▸ Work item:
Find the word "fibroblasts" in the listing below, then return every line it appears in.

▸ Dataset records:

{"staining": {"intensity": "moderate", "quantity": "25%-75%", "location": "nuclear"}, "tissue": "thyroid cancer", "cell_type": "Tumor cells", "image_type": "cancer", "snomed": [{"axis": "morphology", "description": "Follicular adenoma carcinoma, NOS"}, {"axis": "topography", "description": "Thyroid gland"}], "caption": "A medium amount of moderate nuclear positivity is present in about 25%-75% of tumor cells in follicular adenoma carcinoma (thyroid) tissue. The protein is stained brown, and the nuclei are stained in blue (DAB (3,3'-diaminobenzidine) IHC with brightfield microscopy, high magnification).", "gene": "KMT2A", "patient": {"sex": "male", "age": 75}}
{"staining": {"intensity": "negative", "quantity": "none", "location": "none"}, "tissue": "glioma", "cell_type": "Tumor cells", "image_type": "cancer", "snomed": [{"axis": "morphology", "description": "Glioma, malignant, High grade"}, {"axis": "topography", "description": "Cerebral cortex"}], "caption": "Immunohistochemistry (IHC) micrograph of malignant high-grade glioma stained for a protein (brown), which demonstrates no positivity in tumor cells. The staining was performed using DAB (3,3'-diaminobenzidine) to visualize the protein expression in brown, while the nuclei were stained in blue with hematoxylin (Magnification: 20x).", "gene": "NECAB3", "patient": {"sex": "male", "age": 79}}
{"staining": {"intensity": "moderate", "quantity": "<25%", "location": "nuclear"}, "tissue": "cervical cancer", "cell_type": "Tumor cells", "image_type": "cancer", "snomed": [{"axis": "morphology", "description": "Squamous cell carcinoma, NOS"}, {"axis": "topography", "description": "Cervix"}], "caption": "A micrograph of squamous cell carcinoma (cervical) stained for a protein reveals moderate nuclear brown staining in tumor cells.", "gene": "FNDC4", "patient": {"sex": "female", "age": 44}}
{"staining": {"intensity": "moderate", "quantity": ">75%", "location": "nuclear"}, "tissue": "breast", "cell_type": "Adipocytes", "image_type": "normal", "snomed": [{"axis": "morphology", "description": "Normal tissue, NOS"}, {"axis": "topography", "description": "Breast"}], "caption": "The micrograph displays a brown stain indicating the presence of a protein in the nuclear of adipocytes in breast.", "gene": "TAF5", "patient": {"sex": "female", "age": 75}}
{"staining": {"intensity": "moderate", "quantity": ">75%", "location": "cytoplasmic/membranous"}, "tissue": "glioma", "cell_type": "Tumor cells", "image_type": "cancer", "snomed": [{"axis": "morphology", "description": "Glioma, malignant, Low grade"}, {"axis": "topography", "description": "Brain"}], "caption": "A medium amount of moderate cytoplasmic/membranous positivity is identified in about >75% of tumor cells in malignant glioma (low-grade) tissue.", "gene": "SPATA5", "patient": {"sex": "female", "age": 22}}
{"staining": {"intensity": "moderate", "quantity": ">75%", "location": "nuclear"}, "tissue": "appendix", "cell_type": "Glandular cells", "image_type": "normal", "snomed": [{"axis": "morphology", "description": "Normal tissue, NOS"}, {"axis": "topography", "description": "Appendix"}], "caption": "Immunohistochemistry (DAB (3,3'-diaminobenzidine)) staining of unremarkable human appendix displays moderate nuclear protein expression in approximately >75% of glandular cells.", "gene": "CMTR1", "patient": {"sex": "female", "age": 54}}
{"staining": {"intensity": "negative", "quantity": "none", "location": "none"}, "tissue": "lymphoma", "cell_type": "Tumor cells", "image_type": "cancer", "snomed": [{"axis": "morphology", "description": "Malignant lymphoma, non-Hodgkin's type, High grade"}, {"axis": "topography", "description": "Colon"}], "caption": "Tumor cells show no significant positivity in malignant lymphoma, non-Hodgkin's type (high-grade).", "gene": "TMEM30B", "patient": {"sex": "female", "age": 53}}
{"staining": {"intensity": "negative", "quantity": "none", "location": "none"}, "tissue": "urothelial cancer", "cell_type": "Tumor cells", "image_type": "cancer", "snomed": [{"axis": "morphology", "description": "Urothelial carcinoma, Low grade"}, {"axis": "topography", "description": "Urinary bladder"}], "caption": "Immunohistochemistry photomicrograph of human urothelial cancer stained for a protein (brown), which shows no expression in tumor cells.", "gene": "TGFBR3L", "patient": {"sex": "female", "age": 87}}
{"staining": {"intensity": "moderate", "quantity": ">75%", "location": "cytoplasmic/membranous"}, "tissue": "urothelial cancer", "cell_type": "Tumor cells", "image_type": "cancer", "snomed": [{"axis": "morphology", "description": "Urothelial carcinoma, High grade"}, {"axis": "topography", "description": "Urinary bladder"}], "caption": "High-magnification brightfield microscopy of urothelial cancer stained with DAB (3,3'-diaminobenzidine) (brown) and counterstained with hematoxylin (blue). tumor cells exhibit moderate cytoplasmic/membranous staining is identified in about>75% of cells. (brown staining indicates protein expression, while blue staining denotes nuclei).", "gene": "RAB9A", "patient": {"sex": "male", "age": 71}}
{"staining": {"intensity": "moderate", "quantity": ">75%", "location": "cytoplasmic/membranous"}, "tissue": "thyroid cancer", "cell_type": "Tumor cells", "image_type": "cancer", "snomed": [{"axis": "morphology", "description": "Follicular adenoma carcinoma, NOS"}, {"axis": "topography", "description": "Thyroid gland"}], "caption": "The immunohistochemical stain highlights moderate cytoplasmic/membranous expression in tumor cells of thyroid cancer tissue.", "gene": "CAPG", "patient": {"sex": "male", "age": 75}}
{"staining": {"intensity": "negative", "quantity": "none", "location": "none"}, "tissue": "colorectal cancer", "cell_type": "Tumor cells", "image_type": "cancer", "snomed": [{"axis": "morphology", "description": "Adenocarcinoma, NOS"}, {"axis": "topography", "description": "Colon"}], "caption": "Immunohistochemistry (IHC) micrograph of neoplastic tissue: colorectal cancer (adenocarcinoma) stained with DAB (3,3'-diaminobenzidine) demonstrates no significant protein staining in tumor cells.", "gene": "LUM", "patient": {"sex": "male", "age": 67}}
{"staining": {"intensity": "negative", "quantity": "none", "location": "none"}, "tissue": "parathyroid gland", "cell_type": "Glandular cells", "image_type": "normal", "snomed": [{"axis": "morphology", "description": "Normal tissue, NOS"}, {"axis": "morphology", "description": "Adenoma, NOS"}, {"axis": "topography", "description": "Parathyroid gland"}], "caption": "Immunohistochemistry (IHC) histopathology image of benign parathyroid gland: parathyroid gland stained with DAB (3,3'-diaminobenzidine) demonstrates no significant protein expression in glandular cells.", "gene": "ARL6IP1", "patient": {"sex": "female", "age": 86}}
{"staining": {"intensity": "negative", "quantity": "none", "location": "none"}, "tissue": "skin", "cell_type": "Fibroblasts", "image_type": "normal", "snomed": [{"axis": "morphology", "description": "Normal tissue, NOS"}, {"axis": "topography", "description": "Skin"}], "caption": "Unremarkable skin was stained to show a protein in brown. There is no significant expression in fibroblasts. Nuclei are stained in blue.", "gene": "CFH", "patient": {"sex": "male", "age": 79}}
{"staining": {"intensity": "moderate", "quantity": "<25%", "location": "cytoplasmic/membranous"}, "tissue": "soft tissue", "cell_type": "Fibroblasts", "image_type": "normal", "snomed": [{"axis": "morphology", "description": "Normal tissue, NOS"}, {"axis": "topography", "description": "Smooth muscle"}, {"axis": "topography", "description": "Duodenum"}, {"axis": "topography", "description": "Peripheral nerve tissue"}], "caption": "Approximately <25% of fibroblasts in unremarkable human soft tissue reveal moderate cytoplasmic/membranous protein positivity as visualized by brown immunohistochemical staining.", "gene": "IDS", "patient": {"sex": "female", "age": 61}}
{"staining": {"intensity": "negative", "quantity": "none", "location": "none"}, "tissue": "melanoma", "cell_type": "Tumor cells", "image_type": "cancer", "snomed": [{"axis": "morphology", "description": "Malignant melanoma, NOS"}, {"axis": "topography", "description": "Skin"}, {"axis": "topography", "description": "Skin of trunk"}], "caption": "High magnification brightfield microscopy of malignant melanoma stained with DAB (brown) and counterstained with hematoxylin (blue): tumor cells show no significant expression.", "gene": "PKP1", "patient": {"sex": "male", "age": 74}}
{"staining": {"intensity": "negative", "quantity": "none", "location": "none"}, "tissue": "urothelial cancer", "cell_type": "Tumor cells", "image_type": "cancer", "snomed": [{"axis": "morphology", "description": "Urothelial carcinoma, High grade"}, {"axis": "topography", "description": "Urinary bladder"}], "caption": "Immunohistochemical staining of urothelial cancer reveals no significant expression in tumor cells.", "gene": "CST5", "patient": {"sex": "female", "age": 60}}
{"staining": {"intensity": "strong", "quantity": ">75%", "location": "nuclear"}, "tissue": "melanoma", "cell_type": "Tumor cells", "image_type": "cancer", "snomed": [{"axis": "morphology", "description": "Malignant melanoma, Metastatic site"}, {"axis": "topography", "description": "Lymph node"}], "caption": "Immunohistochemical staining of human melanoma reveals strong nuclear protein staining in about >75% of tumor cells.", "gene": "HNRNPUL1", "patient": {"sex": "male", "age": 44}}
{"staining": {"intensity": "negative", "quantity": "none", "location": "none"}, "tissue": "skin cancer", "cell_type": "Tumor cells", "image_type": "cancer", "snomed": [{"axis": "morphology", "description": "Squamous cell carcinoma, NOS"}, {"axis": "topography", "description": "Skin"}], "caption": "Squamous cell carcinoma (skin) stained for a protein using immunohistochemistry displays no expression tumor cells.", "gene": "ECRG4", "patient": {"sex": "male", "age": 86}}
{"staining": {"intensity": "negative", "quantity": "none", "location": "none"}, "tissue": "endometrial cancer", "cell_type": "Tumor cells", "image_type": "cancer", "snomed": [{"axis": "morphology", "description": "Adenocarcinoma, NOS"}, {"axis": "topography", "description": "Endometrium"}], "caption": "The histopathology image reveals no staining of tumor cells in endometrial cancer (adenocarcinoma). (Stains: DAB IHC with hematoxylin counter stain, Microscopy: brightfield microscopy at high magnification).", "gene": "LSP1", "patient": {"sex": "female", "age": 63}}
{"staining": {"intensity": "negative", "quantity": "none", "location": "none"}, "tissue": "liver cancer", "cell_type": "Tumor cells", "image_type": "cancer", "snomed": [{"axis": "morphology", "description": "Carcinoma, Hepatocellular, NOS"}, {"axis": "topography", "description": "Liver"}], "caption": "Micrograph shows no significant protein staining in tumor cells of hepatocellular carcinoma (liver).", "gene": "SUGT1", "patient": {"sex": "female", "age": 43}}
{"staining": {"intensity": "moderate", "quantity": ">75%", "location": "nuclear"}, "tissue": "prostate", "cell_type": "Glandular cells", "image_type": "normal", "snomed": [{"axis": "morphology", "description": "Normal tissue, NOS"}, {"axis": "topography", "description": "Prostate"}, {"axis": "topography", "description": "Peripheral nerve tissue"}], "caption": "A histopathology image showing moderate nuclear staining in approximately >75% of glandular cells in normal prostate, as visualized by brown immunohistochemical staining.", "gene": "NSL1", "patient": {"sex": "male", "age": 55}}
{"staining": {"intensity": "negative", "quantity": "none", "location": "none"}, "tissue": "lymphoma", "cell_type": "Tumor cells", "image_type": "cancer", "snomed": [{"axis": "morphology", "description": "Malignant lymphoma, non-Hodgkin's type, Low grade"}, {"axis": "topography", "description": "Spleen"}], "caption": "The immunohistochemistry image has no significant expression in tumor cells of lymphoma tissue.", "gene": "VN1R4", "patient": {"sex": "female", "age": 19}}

▸ Answer to the problem:
{"staining": {"intensity": "negative", "quantity": "none", "location": "none"}, "tissue": "skin", "cell_type": "Fibroblasts", "image_type": "normal", "snomed": [{"axis": "morphology", "description": "Normal tissue, NOS"}, {"axis": "topography", "description": "Skin"}], "caption": "Unremarkable skin was stained to show a protein in brown. There is no significant expression in fibroblasts. Nuclei are stained in blue.", "gene": "CFH", "patient": {"sex": "male", "age": 79}}
{"staining": {"intensity": "moderate", "quantity": "<25%", "location": "cytoplasmic/membranous"}, "tissue": "soft tissue", "cell_type": "Fibroblasts", "image_type": "normal", "snomed": [{"axis": "morphology", "description": "Normal tissue, NOS"}, {"axis": "topography", "description": "Smooth muscle"}, {"axis": "topography", "description": "Duodenum"}, {"axis": "topography", "description": "Peripheral nerve tissue"}], "caption": "Approximately <25% of fibroblasts in unremarkable human soft tissue reveal moderate cytoplasmic/membranous protein positivity as visualized by brown immunohistochemical staining.", "gene": "IDS", "patient": {"sex": "female", "age": 61}}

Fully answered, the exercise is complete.